When you present an application with a question, the audio waveform is converted to text during the automatic speech recognition (ASR) stage. The question is then interpreted, and the device generates a smart response during the natural language processing (NLP) stage. Finally, the text is converted into speech signals to generate audio for the user during the text-to-speech (TTS) stage. Several deep learning models are connected into a pipeline to build a conversational AI application.

Over time, the size of models and number of parameters used in conversational AI models has grown. BERT (Bidirectional Encoder Representations from Transformers), a popular language model, has 340 million parameters. Training such models can take weeks of compute time and is usually performed using deep learning frameworks, such as PyTorch, TensorFlow, and MXNet. Models trained on public datasets rarely meet the quality and performance expectations of enterprise apps, as they lack context for the industry, domain, company, and products.

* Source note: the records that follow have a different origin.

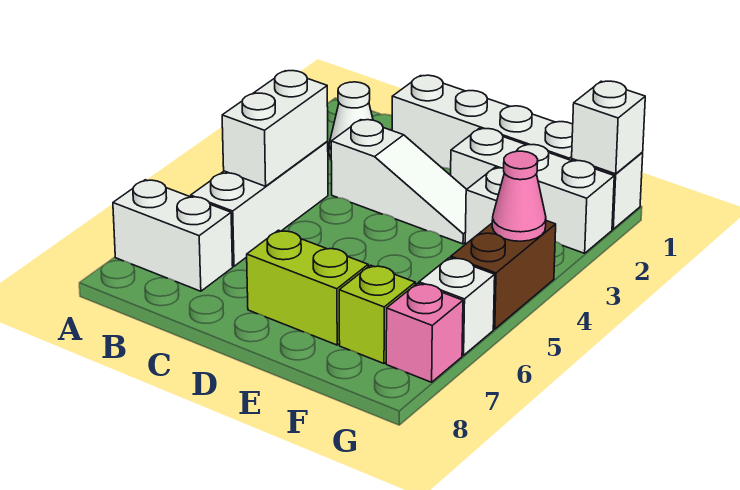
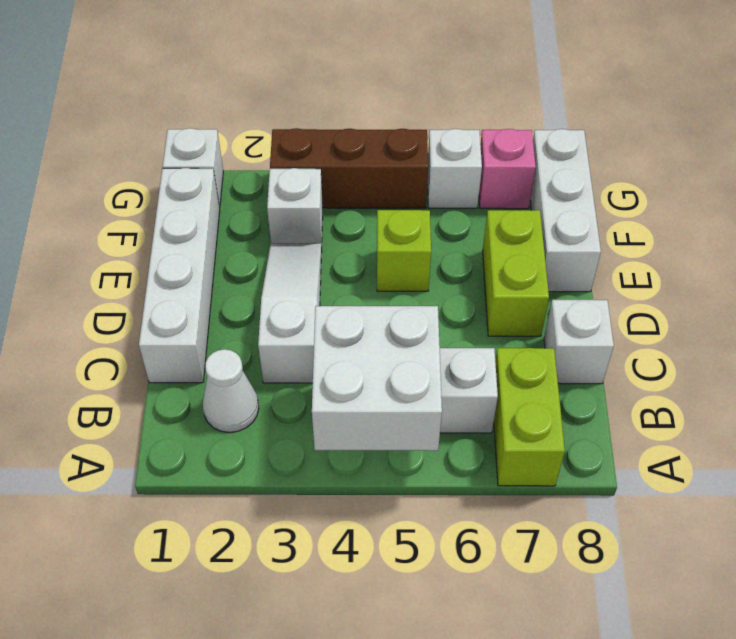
white 1x2 brick [113,180,233,291] -> lime 1x2 brick [494,348,565,486]
white 1x2 brick [222,71,328,186] -> white 2x2 brick [312,306,442,451]
white 1x3 brick [451,128,614,253] -> white 1x3 brick moved to [530,129,601,292]
lime 1x1 brick [339,265,415,363] -> lime 1x1 brick moved to [377,210,431,291]
white 1x1 brick [572,81,645,174] -> white 1x1 brick moved to [544,300,614,384]
brown 1x2 brick [451,221,556,329] -> brown 1x3 brick [270,128,428,208]
pink 1x1 cone [492,151,546,241] -> none

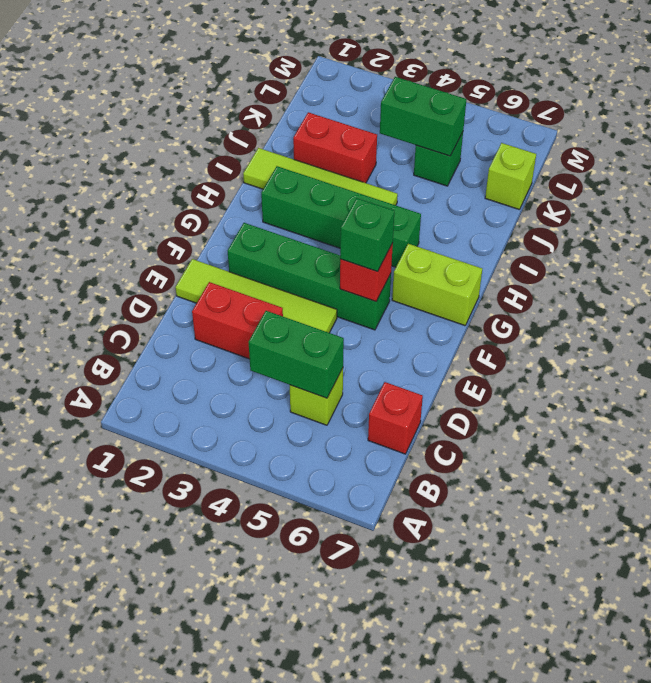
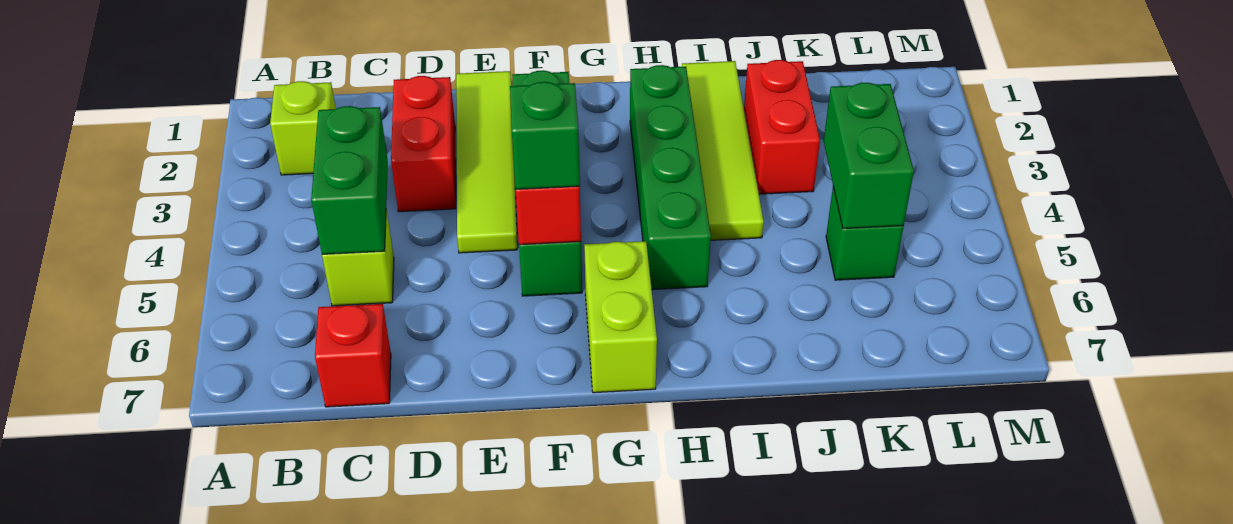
lime 1x1 brick [485,143,536,210] -> lime 1x1 brick moved to [270,81,336,175]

One approach to address these challenges is to use transfer learning. You can start from a model that was pretrained on a generic dataset and apply transfer learning to fine-tune it with proprietary data for specific use cases. Fine-tuning is far less compute intensive than training the model from scratch.

During inference, several models need to work together to generate a response—in only a few milliseconds—for a single query. GPUs are used to train deep learning models and perform inference, because they can deliver 10X higher performance than CPU-only platforms. This makes it practical to use the most advanced conversational AI models in production.